People with partners stream like that all the time. If he fully trusted you to not let people over a certain boundary then you'd be fine. There's an underlying issue of either controlling behavior or just a lack of trust and security there. How long has the issue been going on?
No. 176200
>>176155it's really nice to hear that your SO is supportive of your streaming! it gives me some perspective that it's a pretty normal hobby to have and bfs can be respectful about it.
>>176156>>176157i have discussed with him all the issues he has and his concerns always constantly change. at first, he didn't like the "simping" on the stream so i did curb a lot of the chat and culture of the stream away from that. after that, a new concern would come up like " i dont like your mod" etc, there would always be one new issue after the next.
>>176182this is the relationship i have with my viewers and bf. i keep my private life away from the stream and there's an acknowledgement that i have a bf and not interested in dating someone.
i'm consolidating my response here for all the helpful anons that have responded. i've streamed for approximately 1 year now, and my bf has never been supportive of the hobby, which is very draining and is killing my passion for it. with every new concern my bf has brought up with my streaming, i have addressed it and tried to bring action to it. but i feel like fundamentally, he doesnt like my hobby, and will always try to find some fault with it. as for him saying it takes too much time away, i brought that up as one of the initial concerns he had. i stream probably 6-10 hours a week, which i see as pretty reasonable as a personal endeavor and hobby. he says it gets in the way of our time and also creates a nuisance for our living space.
he's basically said to me that it's either me or streaming, because he is tired of all the problems it brings up for him. we are in a pretty serious relationship so it really hurts me to hear that he isn't willing to put in effort to compromise or respect something that makes me happy. i'm pretty torn because i see him as someone i can be with for a long time and i'd like to keep pursuing streaming and other online-related hobbies… i just don't know if i'm at fault for trying to keep doing he doesn't like or if he is being too rigid and controlling.
No. 176201
>>176195hmm the "specific" girl advice that comes to mind are:
- be aware of the image you are projecting onto your audience. i.e. if you're projecting yourself like a hot gamer goddess like pokimane, then your audience is going to expect you to look hot 24/7
- don't feel guilted or pressured by men just because they give you money
- try not to compare yourself to other girl streamers because it just leads to insecurities and
toxic jealousy (i.e. oh i can have viewers too like her if i show skin)
- be aware of the parasocialness of streaming and try to manage the relationship between you and your audience (i.e. how close do you want to be with them…)

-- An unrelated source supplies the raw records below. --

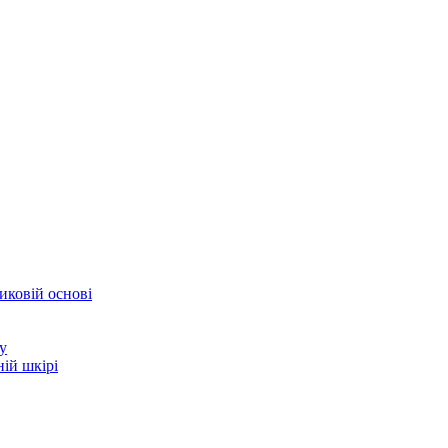
иковій основі
у
ій шкірі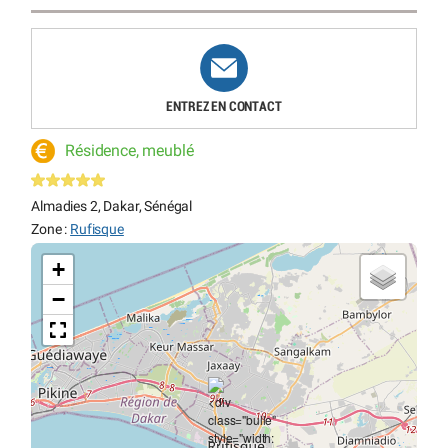
ENTREZ EN CONTACT
Résidence, meublé
Almadies 2, Dakar, Sénégal
Zone :
Rufisque
+
−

other than that, i think there are plenty of guides and perspectives people have online for streamers in general, regardless of gender
No. 176276
>>176260Nta but partaking in online gossip and cheating when there's a baby on the way.. Don't exactly compare. I mean anon even referred to it as 'homewrecking' herself. Ruining a family. Directly hurting a woman and child. That's a whole other league of shittiness if she pursues that.
I responded to 'should I be a homewrecker' anon but with a non emotional explaination of the knock on effects of cheating when there's kids involved.. Thought that'd be better than getting her back up and making her defensive. But yeah god forbid someone just get candid in saying it's a thing that warrents shame. It's an incredibly shameful thing to even consider doing.